**Aim of the exercise**
Copy out everything from the line containing "Target: trachea. Output" down to the end of the items, leaving the pictures out.

[START Excerpted records]

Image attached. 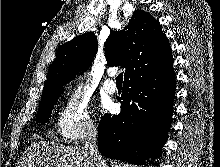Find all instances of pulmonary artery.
Instances as JSON below:
<instances>
[{
	"instance_id": "obj_1",
	"label": "pulmonary artery",
	"mask_w": 220,
	"mask_h": 167,
	"mask_svg": "<svg viewBox=\"0 0 220 167\" xmlns=\"http://www.w3.org/2000/svg\"><path fill=\"white\" fill-rule=\"evenodd\" d=\"M113 75H114L113 71H108L107 73L108 78L103 83V88L108 94H113L117 90L115 82L111 79Z\"/></svg>"
}]
</instances>
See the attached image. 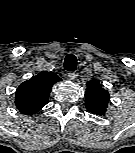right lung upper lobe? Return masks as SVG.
Returning a JSON list of instances; mask_svg holds the SVG:
<instances>
[{"label": "right lung upper lobe", "instance_id": "obj_1", "mask_svg": "<svg viewBox=\"0 0 135 153\" xmlns=\"http://www.w3.org/2000/svg\"><path fill=\"white\" fill-rule=\"evenodd\" d=\"M61 81L54 72L42 71L31 79L23 82L16 91V105L19 111L33 115L48 103L52 86Z\"/></svg>", "mask_w": 135, "mask_h": 153}]
</instances>
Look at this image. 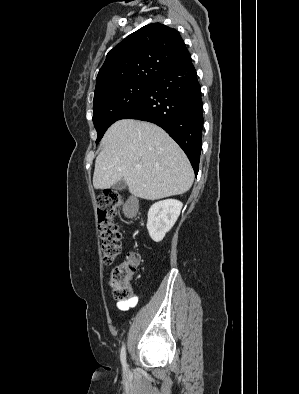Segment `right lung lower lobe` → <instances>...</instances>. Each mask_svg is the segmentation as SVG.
<instances>
[{"mask_svg": "<svg viewBox=\"0 0 299 394\" xmlns=\"http://www.w3.org/2000/svg\"><path fill=\"white\" fill-rule=\"evenodd\" d=\"M201 87L190 54L159 75L120 119L162 127L183 149L197 175L202 146Z\"/></svg>", "mask_w": 299, "mask_h": 394, "instance_id": "obj_1", "label": "right lung lower lobe"}]
</instances>
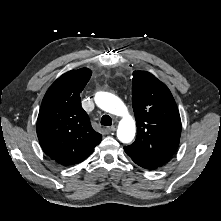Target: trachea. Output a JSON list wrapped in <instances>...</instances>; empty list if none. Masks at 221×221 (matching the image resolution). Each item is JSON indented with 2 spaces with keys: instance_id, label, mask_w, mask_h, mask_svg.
I'll return each mask as SVG.
<instances>
[{
  "instance_id": "obj_1",
  "label": "trachea",
  "mask_w": 221,
  "mask_h": 221,
  "mask_svg": "<svg viewBox=\"0 0 221 221\" xmlns=\"http://www.w3.org/2000/svg\"><path fill=\"white\" fill-rule=\"evenodd\" d=\"M101 125H104V126H110L112 125V119L109 115H104L102 118H101Z\"/></svg>"
}]
</instances>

[END Excerpted records]

**Problem solution**
Target: trachea. Output a JSON list wrapped in <instances>...</instances>; empty list if none. Masks at 221×221 (matching the image resolution). Each item is JSON indented with 2 spaces with keys: instance_id, label, mask_w, mask_h, mask_svg.
I'll return each mask as SVG.
<instances>
[{
  "instance_id": "obj_1",
  "label": "trachea",
  "mask_w": 221,
  "mask_h": 221,
  "mask_svg": "<svg viewBox=\"0 0 221 221\" xmlns=\"http://www.w3.org/2000/svg\"><path fill=\"white\" fill-rule=\"evenodd\" d=\"M101 125H104V126H110L112 125V119L109 115H104L102 118H101Z\"/></svg>"
}]
</instances>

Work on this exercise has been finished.